Is 'Biophobia' Real or Just Urban Elites Overthinking Nature?
La 'biophobie' est-elle réelle ou juste une angoisse urbaine surfaite ?

Donc des chercheurs en Suède et au Japon affirment que nous développons une 'biophobie' — une peur généralisée de la nature — parce que nous avons été enfermés trop longtemps dans les villes. Cela se tient. Mais quand j’apprends qu’un conseiller psychologique au Wyoming n’a jamais vu un seul cas ? Et qu’un guide en milieu sauvage au Montana pense que tout cela ressemble à du charabia universitaire ? Là, c’est un signal d’alerte.
Écoutez, je comprends. Les citadins peuvent paniquer à la vue d’un écureuil. Mais en faire une crise de santé mentale ? C’est passer directement au DSM en oubliant l’adaptabilité humaine.

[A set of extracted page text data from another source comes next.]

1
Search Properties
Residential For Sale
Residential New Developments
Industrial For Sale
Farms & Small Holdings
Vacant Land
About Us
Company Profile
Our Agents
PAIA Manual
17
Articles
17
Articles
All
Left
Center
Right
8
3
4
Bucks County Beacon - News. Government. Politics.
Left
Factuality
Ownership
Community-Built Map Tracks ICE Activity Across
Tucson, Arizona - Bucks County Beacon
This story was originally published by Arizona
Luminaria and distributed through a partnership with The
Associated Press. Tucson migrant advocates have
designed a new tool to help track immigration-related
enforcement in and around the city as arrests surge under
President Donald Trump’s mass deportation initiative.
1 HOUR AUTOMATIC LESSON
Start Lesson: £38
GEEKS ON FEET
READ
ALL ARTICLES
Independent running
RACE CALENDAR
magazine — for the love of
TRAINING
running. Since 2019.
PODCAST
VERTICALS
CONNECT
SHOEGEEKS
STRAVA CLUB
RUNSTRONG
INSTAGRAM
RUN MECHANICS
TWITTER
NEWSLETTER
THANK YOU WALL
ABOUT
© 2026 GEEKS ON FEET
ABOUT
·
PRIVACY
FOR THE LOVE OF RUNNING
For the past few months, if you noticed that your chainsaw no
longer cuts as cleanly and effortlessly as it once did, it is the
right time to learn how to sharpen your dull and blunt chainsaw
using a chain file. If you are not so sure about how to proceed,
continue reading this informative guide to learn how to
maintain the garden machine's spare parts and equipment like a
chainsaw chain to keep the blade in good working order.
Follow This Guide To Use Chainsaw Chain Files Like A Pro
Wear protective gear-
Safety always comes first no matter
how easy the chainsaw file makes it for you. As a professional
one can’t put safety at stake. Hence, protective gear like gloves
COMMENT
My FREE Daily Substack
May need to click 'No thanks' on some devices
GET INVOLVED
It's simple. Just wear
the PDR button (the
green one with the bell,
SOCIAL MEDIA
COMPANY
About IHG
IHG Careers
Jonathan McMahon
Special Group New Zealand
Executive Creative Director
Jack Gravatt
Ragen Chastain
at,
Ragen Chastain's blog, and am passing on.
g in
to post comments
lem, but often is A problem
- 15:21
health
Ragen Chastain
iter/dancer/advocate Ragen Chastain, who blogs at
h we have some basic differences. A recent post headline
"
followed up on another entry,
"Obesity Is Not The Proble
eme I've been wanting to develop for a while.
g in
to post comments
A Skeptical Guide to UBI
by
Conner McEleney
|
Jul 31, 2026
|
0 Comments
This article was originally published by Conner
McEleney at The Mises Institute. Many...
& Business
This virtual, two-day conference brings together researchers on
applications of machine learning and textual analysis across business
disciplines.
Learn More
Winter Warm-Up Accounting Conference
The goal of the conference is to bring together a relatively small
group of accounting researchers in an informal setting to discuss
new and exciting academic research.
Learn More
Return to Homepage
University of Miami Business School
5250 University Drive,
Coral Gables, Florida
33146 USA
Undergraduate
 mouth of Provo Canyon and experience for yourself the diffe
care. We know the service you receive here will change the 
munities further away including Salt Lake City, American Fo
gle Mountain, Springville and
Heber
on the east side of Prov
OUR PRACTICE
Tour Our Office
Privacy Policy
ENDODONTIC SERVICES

Une seule randonnée guidée plus tard, et ils font des selfies avec des bisons. Ce n’est pas la nature le problème — c’est la médicalisation excessive d’un inconfort humain tout à fait normal.

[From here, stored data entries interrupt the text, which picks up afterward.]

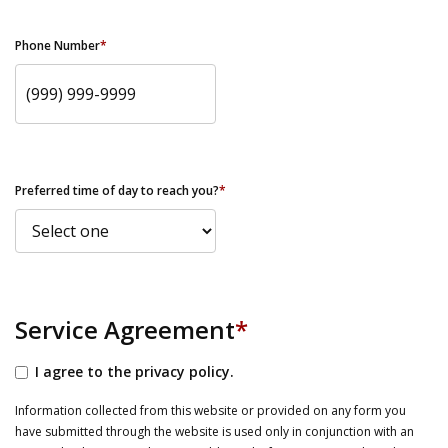
Phone Number
*
Preferred time of day to reach you?
*
Service Agreement
*
I agree to the privacy policy.
Information collected from this website or provided on any form you
have submitted through the website is used only in conjunction with an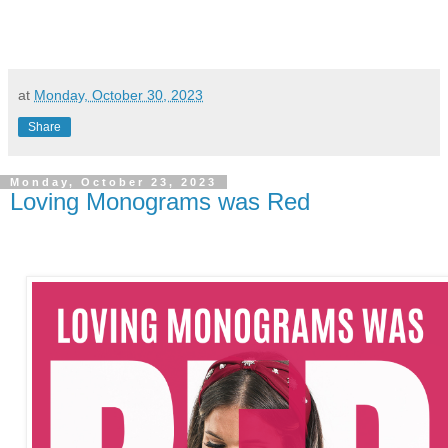
at
Monday, October 30, 2023
Share
Monday, October 23, 2023
Loving Monograms was Red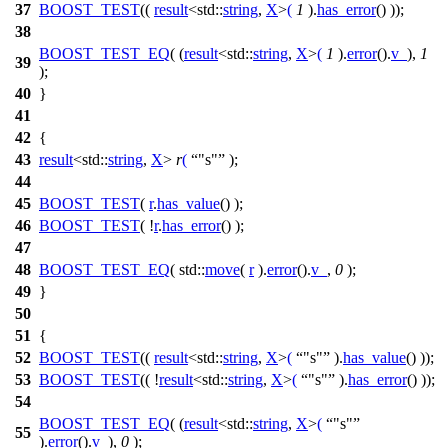
37
BOOST_TEST
((
result
<std::
string
,
X
>
(
1
).
has_error
() ));
38
BOOST_TEST_EQ
( (
result
<std::
string
,
X
>
(
1
).
error
().
v_
),
1
39
);
40
}
41
42
{
43
result
<
std::
string
,
X
>
r
(
"s"
);
44
45
BOOST_TEST
(
r
.
has_value
() );
46
BOOST_TEST
( !
r
.
has_error
() );
47
48
BOOST_TEST_EQ
( std::
move
(
r
).
error
().
v_
,
0
);
49
}
50
51
{
52
BOOST_TEST
((
result
<std::
string
,
X
>
(
"s"
).
has_value
() ));
53
BOOST_TEST
(( !
result
<std::
string
,
X
>
(
"s"
).
has_error
() ));
54
BOOST_TEST_EQ
( (
result
<std::
string
,
X
>
(
"s"
55
).
error
().
v_
),
0
);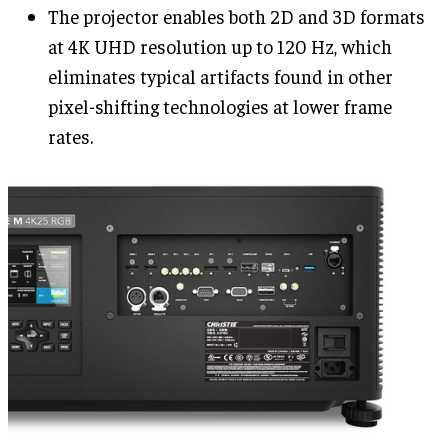
The projector enables both 2D and 3D formats
at 4K UHD resolution up to 120 Hz, which
eliminates typical artifacts found in other
pixel-shifting technologies at lower frame
rates.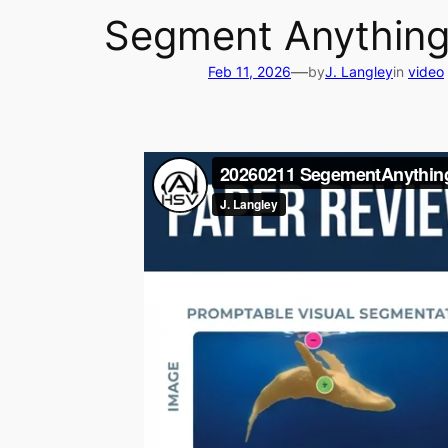
Segment Anything
—
Feb 11, 2026
by
J. Langley
in
video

J’accompagne des personnes souffrant de véritables phobies depuis des années. Les vraies phobies sont invalidantes. Cette étiquette de 'biophobie' semble exagérée. Les gens des zones urbaines denses peuvent être dépassés par les grands espaces — ou inversement — mais ce n’est pas un trouble clinique. C’est un malaise contextuel. Donnez-leur quelques jours, et la majorité s’adapte parfaitement.
Croyez-moi, j’ai tout vu : des citadins qui sursautent à l’ombre, confondent un cerf avec un ours. Mais un matin à écouter les ébrouements des élan au lever du soleil, et ils sont accros. La peur se transforme en émerveillement. Ce n’est pas un trouble — c’est une remise à zéro de l’âme.
Ignorer la 'biophobie' comme de la plainte urbaine néglige des données réelles. L’étude a analysé 196 articles. Il ne s’agit pas juste de 'j’ai peur des écureuils' — c’est une aversion systémique aux environnements naturels aux conséquences écologiques et sanitaires.
Avec tout le respect dû, vos '196 études' ne pèsent pas lourd quand aucun praticien sur le terrain dans les États riches en nature ne pose ce diagnostic. Un comportement récurrent n’est pas un trouble sans critères cliniques. Sinon, nous médicalisons l’émerveillement en qualifiant son absence de maladie.
Mes clients souffrant d’anxiété ou de traumatisme redoutent souvent la nature au début. Mais une exposition guidée transforme leur vie. Biophobie ? Peut-être. Mais elle est traitable — et la nature elle-même en est la guérison.
C’est drôle comme nous avons peur de la nature, mais pas des infrastructures en ruine ou de la pollution. La vraie phobie, c’est envers les systèmes que nous prétendons intacts.
J’ai déménagé de Brooklyn à Bozeman l’année dernière. La première semaine, il me manquait le bruit des rues. Maintenant, le silence me calme vraiment. Grandir n’est pas toujours confortable — et c’est normal.